The northern lights, also known as the aurora borealis, are one of the most amazing natural phenomena that can be seen in the night sky. They are a result of the interaction of charged particles from the sun with the Earth’s magnetic field and atmosphere, creating a dazzling display of colors and shapes. But there is more to the northern lights than meets the eye. In this article, we will explore some of the fascinating facts about the northern lights, such as how they are formed, why they have different colors, where and when to see them, what myths and legends they have inspired, and how they affect animals, humans, and technology.
How the Northern Lights are formed and why they have different colors
- The northern lights are caused by solar storms, which are eruptions of plasma and magnetic fields from the sun’s surface. These storms send streams of charged particles, called solar wind, towards the Earth. When the solar wind reaches the Earth, it interacts with the Earth’s magnetic field, which deflects most of the particles away. However, some of the particles manage to enter the Earth’s atmosphere at the poles, where the magnetic field is weaker. There, they collide with atoms and molecules of oxygen and nitrogen, causing them to emit light. This light is what we see as the northern lights.
The color of the northern lights depends on the type and altitude of the atoms and molecules that are excited by the solar wind. Oxygen atoms produce green or yellow-green light at lower altitudes (up to 150 miles), and red light at higher altitudes (above 150 miles). Nitrogen molecules produce blue or purple light at lower altitudes (up to 60 miles), and pink or crimson light at higher altitudes (above 60 miles). Sometimes, these colors can mix and create other shades, such as orange, white, or violet.
The best places and times to see the Northern Lights around the world
The northern lights are visible in the high latitudes of the northern hemisphere, where the Earth’s magnetic field lines converge. The best places to see them are in countries such as Canada, Alaska, Iceland, Norway, Sweden, Finland, Russia, Greenland, and Scotland. However, sometimes the northern lights can be seen in lower latitudes as well, depending on the strength of the solar storm and the geomagnetic activity.

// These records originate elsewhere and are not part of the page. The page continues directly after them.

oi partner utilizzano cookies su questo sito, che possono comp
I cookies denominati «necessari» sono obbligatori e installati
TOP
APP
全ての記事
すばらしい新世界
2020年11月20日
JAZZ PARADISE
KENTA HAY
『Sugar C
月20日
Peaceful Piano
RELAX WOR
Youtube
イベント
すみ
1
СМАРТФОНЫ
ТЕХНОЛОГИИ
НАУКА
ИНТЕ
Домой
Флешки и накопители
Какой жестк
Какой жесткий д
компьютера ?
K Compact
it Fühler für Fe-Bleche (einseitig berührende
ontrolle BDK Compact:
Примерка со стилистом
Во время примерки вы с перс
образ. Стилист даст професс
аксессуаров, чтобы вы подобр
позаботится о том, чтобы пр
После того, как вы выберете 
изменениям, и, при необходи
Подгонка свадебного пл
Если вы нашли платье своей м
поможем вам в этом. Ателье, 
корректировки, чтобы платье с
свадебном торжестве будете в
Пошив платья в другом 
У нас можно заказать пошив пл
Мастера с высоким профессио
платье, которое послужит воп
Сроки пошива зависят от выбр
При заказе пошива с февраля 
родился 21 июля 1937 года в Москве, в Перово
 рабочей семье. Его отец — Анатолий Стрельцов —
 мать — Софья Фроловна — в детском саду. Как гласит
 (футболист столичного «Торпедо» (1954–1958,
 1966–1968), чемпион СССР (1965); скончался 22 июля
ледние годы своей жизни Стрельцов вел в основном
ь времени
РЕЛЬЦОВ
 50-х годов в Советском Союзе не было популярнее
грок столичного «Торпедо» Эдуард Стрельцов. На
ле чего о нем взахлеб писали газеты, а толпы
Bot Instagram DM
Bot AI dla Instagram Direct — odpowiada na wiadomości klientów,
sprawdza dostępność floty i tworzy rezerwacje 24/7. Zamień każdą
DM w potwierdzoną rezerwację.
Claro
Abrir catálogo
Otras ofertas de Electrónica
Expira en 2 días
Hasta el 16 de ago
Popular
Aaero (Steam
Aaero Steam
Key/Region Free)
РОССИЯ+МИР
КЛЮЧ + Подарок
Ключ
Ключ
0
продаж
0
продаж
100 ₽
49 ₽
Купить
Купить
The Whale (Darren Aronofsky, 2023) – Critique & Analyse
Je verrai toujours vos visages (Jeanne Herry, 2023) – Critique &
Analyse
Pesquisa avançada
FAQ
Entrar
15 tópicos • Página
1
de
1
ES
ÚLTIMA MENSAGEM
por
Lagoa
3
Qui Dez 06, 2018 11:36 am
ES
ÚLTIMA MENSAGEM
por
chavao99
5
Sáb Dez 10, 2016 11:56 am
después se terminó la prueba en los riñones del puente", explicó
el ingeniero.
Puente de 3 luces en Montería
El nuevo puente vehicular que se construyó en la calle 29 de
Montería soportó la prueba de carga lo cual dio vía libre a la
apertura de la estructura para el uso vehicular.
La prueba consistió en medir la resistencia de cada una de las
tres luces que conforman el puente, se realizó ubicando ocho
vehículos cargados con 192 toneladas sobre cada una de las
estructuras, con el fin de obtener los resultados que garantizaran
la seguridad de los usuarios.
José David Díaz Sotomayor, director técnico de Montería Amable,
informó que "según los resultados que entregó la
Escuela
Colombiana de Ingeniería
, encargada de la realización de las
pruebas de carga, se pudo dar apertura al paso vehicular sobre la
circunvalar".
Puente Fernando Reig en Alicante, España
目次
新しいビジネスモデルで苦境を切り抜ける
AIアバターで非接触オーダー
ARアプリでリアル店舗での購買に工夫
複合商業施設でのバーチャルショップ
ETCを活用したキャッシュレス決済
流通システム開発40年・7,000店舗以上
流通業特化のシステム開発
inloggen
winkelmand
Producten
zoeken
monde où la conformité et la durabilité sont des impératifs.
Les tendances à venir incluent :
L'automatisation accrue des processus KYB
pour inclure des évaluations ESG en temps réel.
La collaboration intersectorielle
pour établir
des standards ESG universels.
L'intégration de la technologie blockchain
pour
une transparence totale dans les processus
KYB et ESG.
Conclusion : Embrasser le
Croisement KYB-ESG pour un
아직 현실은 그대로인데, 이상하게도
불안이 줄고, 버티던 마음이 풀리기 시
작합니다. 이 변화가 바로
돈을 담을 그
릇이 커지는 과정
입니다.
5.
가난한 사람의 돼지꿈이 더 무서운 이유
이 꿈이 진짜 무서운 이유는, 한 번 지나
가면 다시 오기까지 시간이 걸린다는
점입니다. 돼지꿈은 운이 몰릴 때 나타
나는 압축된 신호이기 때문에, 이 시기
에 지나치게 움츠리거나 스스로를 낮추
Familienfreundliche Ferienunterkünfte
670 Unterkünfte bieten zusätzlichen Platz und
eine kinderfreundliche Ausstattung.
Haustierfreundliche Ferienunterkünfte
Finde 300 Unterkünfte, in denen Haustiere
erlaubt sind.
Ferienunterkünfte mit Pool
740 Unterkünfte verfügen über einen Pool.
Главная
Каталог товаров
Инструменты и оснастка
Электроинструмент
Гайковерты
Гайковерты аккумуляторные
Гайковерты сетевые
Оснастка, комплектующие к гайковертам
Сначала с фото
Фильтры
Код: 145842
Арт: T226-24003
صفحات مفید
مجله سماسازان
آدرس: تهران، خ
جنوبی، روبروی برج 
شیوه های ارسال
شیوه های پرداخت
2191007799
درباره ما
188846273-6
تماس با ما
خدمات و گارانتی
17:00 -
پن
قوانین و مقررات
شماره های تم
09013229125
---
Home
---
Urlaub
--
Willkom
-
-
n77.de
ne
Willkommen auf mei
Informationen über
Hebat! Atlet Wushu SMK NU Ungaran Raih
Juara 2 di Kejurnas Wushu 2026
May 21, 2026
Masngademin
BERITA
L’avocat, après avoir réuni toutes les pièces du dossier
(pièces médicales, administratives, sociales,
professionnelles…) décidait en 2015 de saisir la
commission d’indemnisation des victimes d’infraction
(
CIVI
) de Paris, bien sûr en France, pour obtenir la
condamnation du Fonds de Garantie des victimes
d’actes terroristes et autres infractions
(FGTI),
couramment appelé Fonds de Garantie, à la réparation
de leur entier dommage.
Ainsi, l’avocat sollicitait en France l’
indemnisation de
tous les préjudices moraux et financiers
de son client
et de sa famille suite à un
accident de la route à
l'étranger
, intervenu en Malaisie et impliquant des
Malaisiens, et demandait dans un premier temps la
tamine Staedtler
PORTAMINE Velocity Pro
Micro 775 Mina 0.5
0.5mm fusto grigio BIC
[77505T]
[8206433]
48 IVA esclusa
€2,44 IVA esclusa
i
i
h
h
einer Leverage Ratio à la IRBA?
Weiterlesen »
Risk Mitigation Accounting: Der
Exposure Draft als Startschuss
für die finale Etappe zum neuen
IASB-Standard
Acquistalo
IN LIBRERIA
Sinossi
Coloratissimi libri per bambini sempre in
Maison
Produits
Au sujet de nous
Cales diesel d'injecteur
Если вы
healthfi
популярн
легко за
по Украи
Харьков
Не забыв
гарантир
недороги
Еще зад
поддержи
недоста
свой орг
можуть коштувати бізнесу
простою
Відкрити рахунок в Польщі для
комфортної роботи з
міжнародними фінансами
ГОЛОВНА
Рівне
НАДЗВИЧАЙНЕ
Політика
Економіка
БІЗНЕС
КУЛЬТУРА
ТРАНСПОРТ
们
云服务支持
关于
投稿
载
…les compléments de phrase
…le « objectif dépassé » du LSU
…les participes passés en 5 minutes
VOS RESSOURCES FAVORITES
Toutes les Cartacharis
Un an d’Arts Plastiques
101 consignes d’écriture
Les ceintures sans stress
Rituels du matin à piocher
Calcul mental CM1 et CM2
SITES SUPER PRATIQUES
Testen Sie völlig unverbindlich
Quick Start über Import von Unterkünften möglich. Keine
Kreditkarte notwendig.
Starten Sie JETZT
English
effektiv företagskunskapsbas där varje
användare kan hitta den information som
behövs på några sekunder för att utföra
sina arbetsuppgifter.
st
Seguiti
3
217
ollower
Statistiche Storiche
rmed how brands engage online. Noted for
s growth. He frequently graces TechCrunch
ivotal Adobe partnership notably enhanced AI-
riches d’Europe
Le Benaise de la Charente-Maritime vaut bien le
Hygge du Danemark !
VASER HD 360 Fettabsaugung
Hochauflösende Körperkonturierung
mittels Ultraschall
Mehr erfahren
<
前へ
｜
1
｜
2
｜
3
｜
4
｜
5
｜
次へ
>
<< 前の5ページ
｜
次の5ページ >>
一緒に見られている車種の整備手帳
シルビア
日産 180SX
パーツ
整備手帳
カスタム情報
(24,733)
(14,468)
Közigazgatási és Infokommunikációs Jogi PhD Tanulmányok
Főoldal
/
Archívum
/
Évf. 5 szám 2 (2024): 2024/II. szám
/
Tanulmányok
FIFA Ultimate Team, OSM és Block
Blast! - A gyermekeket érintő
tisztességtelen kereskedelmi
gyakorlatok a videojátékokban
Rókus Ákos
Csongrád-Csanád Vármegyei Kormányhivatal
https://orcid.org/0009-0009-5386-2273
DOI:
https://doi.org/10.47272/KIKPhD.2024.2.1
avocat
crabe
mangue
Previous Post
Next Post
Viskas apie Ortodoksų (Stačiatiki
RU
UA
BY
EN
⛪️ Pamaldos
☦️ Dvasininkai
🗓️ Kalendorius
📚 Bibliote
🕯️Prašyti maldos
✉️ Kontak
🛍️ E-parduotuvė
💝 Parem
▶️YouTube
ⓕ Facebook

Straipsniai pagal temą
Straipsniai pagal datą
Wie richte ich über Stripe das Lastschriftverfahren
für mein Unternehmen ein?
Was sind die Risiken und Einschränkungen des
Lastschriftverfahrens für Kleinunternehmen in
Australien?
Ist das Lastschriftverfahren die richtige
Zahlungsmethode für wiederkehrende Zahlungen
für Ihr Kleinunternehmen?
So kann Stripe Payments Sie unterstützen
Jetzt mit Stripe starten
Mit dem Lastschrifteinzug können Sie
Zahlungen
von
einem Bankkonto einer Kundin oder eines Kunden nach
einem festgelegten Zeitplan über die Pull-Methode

The best time to see the northern lights is during winter (from September to March), when the nights are longer and darker. The northern lights are more likely to occur during periods of high solar activity, which follows an 11-year cycle. The next peak of solar activity is expected in 2025. The northern lights can also be affected by the moon phases, weather conditions, and light pollution. To increase your chances of seeing them, you should look for clear skies, dark locations away from city lights, and a new moon or a crescent moon.
The myths and legends inspired by the Northern Lights in different cultures
The northern lights have fascinated and inspired people for centuries. Different cultures have come up with their own myths and legends to explain this mysterious phenomenon. For example:
- In Norse mythology, the northern lights were believed to be the reflections of the shields and armor of the Valkyries, who were female warriors who escorted fallen heroes to Valhalla, the hall of Odin, the king of gods.
- In Inuit mythology, the northern lights were believed to be the spirits of animals and humans who had died. They were also seen as a way of communicating with their ancestors and loved ones.
- In Finnish mythology, the northern lights were believed to be caused by a firefox, who ran across the snow and created sparks with its tail.
- In Chinese mythology, the northern lights were believed to be a dragon breathing fire into the sky.
- In Japanese mythology, the northern lights were believed to be a sign of good luck and happiness.
The effects of the Northern Lights on animals, humans, and technology
The northern lights are not only beautiful to watch, but also have some effects on animals, humans, and technology. Some of these effects are:
- Animals: Some animals may use the northern lights as a navigation tool or a cue for seasonal changes. For example, some birds may migrate according to the geomagnetic activity, some reindeer may avoid grazing under the northern lights due to fear or confusion, and some whales may change their vocalizations in response to the northern lights.
- Humans: Some humans may experience physiological or psychological effects from watching or being exposed to the northern lights. For example, some people may feel more energetic or creative, some people may experience headaches or insomnia, and some people may have spiritual or mystical experiences.
- Technology: Some technology may be disrupted or damaged by the northern lights, especially during strong solar storms. For example, some satellites may malfunction or lose communication, some power grids may overload or blackout, and some radio signals may be distorted or blocked.